I say a very naughty word. As I predicted, she laughs and shakes her head. “No, nothing with the s-word or the f-word or anything like that.”
We sit for a few beats, then I ask: “Where do you think they learned to speak that way about girls?”
“From their grownups,” she replies.
I wait a second longer to see if she has anything else to say before I continue: “Well, do you really want to call them a name? How did it make you feel when they did that to you?”
“Bad,” she says, her eyes filling with tears again. Then her focus turns inward: she’s thinking.
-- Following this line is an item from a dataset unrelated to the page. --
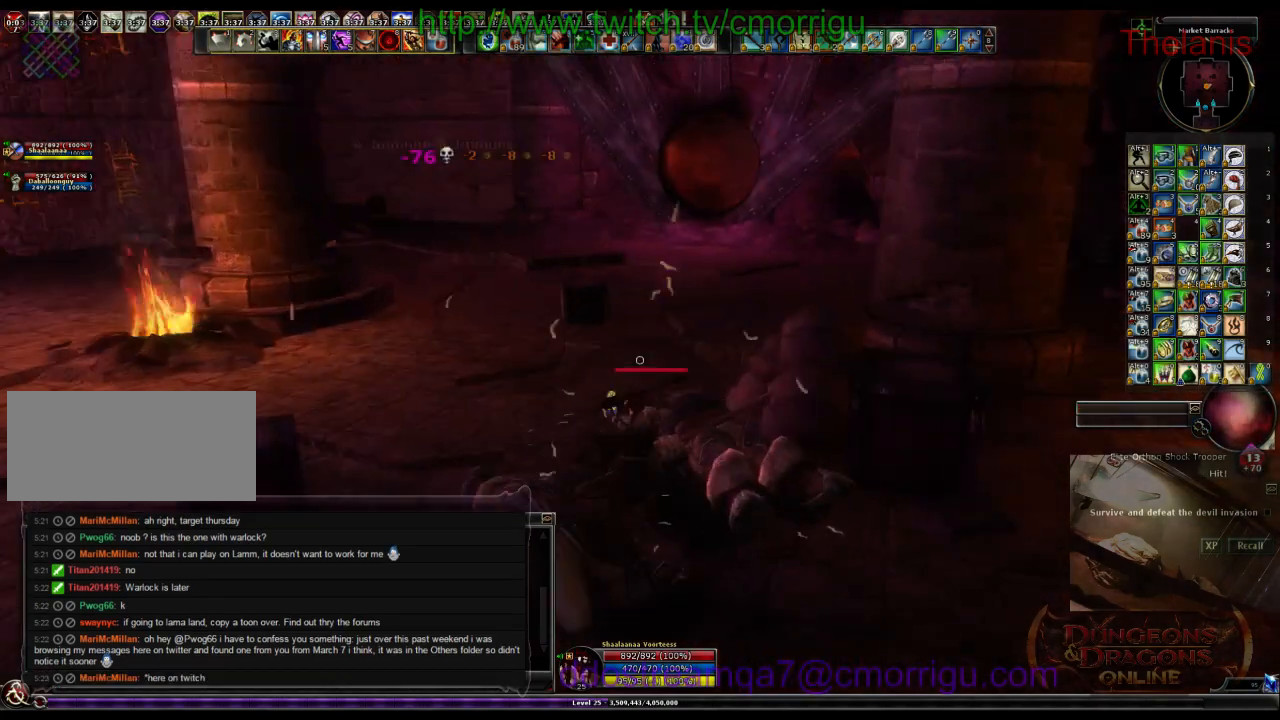
{"keys": ["w"], "events": []}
I can tell she’s discarded the idea of verbal retribution.
“I’m going to find them,” she announces. “If they call me a name again I’ll come back here to stay,” she says firmly.
And off she goes.
My children played most of the day today: with other, better-behaved (as far as I know) children, with their grandmother, and with their father. Lots and lots of bike and park time. I had a pretty good day too – a yoga retreat, a potluck, bike riding, visiting with friends, hosting a miniature luncheon, garage sale-ing, sunshine, sewing, dinner at a favorite restaurant.
But I think one of the best things that happened was once the outdoor movie started and our kids flooded back to Ralph and I immediately (we had been of no interest to them before that as we could not compete with the free-range play to be had in the green grass of the stadium) and Nels climbed up on my lap and giggled at the parts of the movie – his laugh makes my heart sing! – and periodicaly picked up my hand and kiss it tenderly.